Friday, April 13, 2012


By Shauna Niequist

Not in the mood for instructions on Christian living, I found ‘Bittersweet’ among piles of books on the bare cement floor of the bookstore, looking more like a misplaced cookbook! Like the cover, this book is as delectable a read as sipping latte on a quiet afternoon with a good friend telling you her story. It's so precious it never left my bedside - just one of those books that make me look forward to curling up in bed at night when the girls are in their rooms. Incidently, the word ‘bittersweet’ came to my mind the night before, so it was a natural pick.

Never heard of Shauna Niequist before, but two paragraphs into the proloque tells me that she is a rare contemporary wordsmith. Bittersweet is the practice of believing that we really do need both the bitter and the sweet, and that a life of nothing but sweetness rots both your teeth and your soul. Bitter is what makes us strong, what forces us to push through, what helps us earn the lines on our faces and the calluses on our hands. Sweet is nice enough, but bitter sweet is beautiful, nuanced, full of depth and complexity. Bittersweet is courageous, gutsy, earthy.’

Don't you already love this?

A collection of non-pretentious, non-cynical ramblings about day-to-day happenings written at a time of the author’s life that was fraught with uncertainties and unknown outcomes. In the process, she writes about the food that mark each experience, the friends and parties that provide comfort and normalcy, and her bare emotions not couched in Christian jargon or politesse. She has a security in Jesus that’s not contingent on good outcomes. I see vibrancy in her soul that eludes many people who have it far better than her in their circumstances. Through her memoirs, you connect with her tears, her anguish, her exasperation, and still see that hurtful reality is not something you can just slam the door on. Chapter closed. Life goes on. [Such delusional thinking about life only leads people to seek escape through transcendental meditations, positive thinking, and even using pseudo-faith in God to hope for better outcomes.]

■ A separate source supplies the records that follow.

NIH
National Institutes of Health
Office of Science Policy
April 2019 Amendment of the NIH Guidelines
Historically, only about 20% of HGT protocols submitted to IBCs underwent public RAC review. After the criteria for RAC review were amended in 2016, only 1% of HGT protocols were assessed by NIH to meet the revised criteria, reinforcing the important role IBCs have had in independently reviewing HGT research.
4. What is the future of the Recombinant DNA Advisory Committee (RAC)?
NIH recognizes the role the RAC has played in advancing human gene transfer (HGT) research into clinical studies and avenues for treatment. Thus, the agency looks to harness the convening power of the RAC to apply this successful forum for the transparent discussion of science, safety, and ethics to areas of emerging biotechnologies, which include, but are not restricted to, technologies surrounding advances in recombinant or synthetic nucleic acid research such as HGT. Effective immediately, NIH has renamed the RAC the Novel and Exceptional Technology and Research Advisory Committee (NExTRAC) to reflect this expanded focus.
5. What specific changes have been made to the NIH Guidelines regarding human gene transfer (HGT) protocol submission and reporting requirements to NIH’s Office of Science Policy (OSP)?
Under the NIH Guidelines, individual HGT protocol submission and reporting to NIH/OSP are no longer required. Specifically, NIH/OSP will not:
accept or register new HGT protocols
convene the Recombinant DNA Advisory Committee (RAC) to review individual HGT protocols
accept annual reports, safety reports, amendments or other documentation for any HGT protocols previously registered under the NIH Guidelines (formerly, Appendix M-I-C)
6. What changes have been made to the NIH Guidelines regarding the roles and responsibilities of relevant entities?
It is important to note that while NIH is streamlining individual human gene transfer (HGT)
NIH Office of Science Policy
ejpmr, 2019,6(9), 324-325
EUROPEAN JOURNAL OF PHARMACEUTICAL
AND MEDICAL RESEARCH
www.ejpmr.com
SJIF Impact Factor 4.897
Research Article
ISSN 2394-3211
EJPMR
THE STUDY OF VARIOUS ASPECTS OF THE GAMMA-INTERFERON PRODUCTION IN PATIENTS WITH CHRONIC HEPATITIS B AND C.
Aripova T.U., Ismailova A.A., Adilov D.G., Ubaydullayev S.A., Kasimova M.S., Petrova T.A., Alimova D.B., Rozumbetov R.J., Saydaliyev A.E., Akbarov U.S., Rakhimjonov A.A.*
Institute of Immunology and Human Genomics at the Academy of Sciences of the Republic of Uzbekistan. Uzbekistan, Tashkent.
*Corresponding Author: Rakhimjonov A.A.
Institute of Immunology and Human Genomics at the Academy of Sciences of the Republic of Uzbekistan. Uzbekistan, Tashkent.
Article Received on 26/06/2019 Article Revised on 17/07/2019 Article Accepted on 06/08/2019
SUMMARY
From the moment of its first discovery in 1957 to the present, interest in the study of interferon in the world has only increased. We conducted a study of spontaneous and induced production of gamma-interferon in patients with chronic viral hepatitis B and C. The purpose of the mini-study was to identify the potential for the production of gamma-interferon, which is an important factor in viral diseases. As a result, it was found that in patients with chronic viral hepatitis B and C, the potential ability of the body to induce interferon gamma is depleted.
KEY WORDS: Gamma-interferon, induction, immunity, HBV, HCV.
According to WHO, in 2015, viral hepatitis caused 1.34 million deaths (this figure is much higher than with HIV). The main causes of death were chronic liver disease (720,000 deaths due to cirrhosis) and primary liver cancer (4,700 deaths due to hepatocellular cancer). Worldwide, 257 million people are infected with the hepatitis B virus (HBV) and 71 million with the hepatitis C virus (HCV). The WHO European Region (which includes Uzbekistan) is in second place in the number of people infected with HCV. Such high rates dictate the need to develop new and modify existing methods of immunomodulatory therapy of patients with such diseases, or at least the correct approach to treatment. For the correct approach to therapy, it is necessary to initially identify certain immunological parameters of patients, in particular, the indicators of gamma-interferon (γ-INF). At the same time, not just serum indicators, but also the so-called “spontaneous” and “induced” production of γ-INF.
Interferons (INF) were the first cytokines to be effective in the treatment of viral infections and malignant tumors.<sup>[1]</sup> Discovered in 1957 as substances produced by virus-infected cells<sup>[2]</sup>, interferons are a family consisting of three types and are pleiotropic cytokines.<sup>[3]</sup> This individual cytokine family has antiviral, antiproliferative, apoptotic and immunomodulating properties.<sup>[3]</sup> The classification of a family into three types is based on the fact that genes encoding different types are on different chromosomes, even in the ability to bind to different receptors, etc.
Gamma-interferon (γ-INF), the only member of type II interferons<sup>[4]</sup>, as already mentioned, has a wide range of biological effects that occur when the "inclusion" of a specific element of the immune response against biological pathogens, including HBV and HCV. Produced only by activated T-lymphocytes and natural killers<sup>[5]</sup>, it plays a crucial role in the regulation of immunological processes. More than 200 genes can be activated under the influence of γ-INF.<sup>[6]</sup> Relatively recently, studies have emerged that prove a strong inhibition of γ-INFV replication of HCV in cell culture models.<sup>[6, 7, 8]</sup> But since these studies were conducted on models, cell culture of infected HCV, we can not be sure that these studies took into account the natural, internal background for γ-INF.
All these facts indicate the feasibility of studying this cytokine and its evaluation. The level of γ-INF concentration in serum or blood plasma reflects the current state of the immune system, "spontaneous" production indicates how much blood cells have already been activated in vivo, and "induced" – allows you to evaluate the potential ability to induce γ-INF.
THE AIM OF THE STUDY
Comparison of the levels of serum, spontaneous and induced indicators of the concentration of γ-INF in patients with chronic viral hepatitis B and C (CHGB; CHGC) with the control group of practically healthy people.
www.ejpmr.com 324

Talking about unhappiness makes people uncomfortable but it’s a lop-sided life and friendship that only dwells on the happy days and shows the happy face. The author had a miscarriage when she started writing, but she suffered an even sadder loss of a double miscarriage in the concluding chapters. In the chapter 'your story must be told', she wrote, “When we tell the truth about our lives – the broken parts, the secret parts, the beautiful parts – then the gospel comes to life, an actual story about redemption ...”

About sweet endings, this is her conclusion in the epilogue, “I wanted, of course, for this bittersweet season to be over. I felt so strongly that when I finished the book, I’d be free to move into another season, one of life and celebration. But this is what I know now: they’re the same thing, and that’s all there is. The most bittersweet season of my life so far is still life, still beautiful, still sparkling with celebration. This season wasn’t bittersweet. Life itself is bittersweet. There’s always life and death, always beauty and blood.’

I couldn’t agree more. Those who think they are doing their loved ones a favour by staying away during bad times, or avoiding any talk about hard issues are truly missing out on precious opportunities to see God in their lives that will help them immeasurably when their time comes.

Where you can get it: SKS Books S$26.50
Level of impact: Immediately comforting, putting down is like hanging up on a friend.
Timing of book: Sad is the life without a book as a guidepost; glad God sent me this for the journey.